Dataset extract —
##############################

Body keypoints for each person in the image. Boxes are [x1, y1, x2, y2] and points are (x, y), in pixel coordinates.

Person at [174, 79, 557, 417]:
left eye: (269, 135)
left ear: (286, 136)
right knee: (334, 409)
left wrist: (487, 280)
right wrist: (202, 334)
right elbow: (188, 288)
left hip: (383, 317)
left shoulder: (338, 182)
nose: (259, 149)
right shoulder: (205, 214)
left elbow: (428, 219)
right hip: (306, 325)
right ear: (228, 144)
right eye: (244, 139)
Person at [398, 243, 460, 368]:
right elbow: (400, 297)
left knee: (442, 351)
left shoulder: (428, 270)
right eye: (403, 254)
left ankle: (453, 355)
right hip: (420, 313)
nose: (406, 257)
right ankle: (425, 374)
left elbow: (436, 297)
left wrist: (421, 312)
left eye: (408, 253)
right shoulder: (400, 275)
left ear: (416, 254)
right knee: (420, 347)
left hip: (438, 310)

##############################

Task directions — For each line above that contains the word "shoulder", make a copy.

Expected answer —
left shoulder: (338, 182)
right shoulder: (205, 214)
left shoulder: (428, 270)
right shoulder: (400, 275)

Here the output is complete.